Wbrew informacjom innego lokalnego portalu, pierwszym transferem Radomiaka nie jest Łukasz Turzyniecki, który rzekomo miał być "dogadany" już w grudniu. Błędną informacją jest też, że "Zieloni" przedstawią nowego zawodnika dopiero w przyszłym tygodniu. Do zespołu, prawdopodobnie już dziś, oficjalnie dołączy bowiem Adam Banasiak (ed. został już przedstawiony jako zawodnik Radomiaka). Jesienią Banasiak rozegrał 14 spotkań w polskiej Ekstraklasie i jedno w Pucharze Polski. Dziewięć razy wychodził w wyjściowym składzie beniaminka Ekstraklasy, a na boisku spędził łącznie 915 minut. W ligowych występach zaliczył jedną asystę, kiedy w meczu z Koroną Kielce dograł piłkę z rzutu rożnego wprost na głowę Piotra Polczaka.
https://www.cozadzien.pl/sport/eksperci-o-banasiaku-solidny-walczak-z-mocnym-strzalem/53311
Zawodnik „Zielonych” w Zagłębiu często występował na boku obrony lub na skrzydle. Jest zawodnikiem uniwersalnym, choć najlepiej czuje się w środku pola. Tam grywa jako defensywny pomocnik, ale może też występować na innych pozycjach w tej części boiska. Jesienią w Ekstraklasie zaliczył osiem kluczowych podań (według definicji – ostatnie podanie przed celnym strzałem), oddał 20 strzałów (15 z dystansu, cztery celne) – co ciekawe, wszystkie lewą nogą. Był jednym z najrzadziej faulujących piłkarzy w kadrze klubu z Sosnowca, zaliczył tylko siedem przewinień. Dla odmiany był też jednym z częściej nieprzepisowo zatrzymywanych zawodników, bo rywale faulowali go 14-krotnie.
30-letni piłkarz zimą rozwiązał kontrakt z Zagłębiem Sosnowiec, więc do Radomia trafi jako wolny zawodnik. Wcześniej został wystawiony na listę transferową, co było dla niego sporym zaskoczeniem. – W ogóle nie spodziewałem się takiego obrotu sprawy – mówił w rozmowie ze „Sportem”. – Utworzono nowy sztab szkoleniowy i nie było przecież tak, że zagrałem jeden mecz i usiadłem na ławce rezerwowych albo nie mieściłem się w meczowej osiemnastce. Nie wiem, czym jest spowodowana taka decyzja klubu. Trener był ze mnie zadowolony, rozmawiałem z nim. Na treningach dawałem z siebie zawsze sto procent. W walce o punkty nam nie szło, ale przecież odpowiada za to cały zespół, nie tylko ja – kontynuował.

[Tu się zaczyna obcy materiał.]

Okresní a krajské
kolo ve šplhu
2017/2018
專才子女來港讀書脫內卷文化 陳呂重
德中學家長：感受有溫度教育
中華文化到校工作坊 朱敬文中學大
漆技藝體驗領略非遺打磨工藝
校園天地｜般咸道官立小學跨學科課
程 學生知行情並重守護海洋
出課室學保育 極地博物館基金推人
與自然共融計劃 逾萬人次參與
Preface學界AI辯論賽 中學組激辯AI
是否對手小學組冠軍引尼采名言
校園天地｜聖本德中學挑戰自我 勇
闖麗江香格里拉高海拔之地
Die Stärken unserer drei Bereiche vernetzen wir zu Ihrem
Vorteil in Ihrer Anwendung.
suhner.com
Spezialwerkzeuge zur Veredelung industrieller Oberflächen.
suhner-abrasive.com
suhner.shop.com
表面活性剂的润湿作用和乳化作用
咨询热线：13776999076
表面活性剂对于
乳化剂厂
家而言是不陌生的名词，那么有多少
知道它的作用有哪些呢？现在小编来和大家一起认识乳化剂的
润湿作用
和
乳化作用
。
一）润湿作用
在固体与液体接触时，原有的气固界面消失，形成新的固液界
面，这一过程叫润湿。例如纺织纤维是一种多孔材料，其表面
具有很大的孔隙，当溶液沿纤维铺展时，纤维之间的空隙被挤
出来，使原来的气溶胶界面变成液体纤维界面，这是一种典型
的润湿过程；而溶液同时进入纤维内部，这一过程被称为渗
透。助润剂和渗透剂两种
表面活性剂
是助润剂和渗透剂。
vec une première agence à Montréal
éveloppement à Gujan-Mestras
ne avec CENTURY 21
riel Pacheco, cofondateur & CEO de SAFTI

Zawodnikowi nie brakowało propozycji. - Miałem już kilka telefonów, również z klubów ekstraklasowych. Wszystko powinno się rozstrzygnąć niebawem – komentował swoją sytuację w „Sporcie”. Na Twitterze można było znaleźć informacje, że interesowały się nim kluby z pierwszej ligi. Według nich rozmawiał z ŁKS-em i był bliski dołączenia do Stali Mielec.
https://www.cozadzien.pl/sport/d-banasik-banasiak-pasuje-do-nas-mentalnie/53313
Banasiak wywalczył z Zagłębiem Sosnowiec awans do najwyższej klasy rozgrywkowej, ale zaistniał w niej już wcześniej. W 2010 roku zadebiutował w Ekstraklasie jako piłkarz Legii Warszawa w przegranym meczu z Wisłą Kraków. Dwa lata później zaliczył pięć kolejnych gier jako piłkarz Widzewa Łódź, ale nie była to udana przygoda – dwa z nich zakończył przed czasem po czerwonych kartkach.
Milsze wspomnienia 30-latek ma z gry w pierwszej lidze. W niej rozegrał ponad 170 występów. Zaczynał jeszcze jako zawodnik Stilonu Gorzów Wielkopolski, potem grał w Olimpiach – z Elbląga i Grudziądza, a ostatnio, tak jak wspomnieliśmy, w Zagłębiu Sosnowiec. W 172 występach na zapleczu Ekstraklasy zdobył 20 bramek, według transfermarkt zgromadził też 15 asyst. Obejrzał 30 żółtych i tylko jedną czerwoną kartkę. W jego CV znajdziemy również jeden mecz w młodzieżowej reprezentacji Polski.
Edit. Klub oficjalnie potwierdził nasze doniesienia i przedstawił Adama Banasiaka jako nowego piłkarza Radomiaka!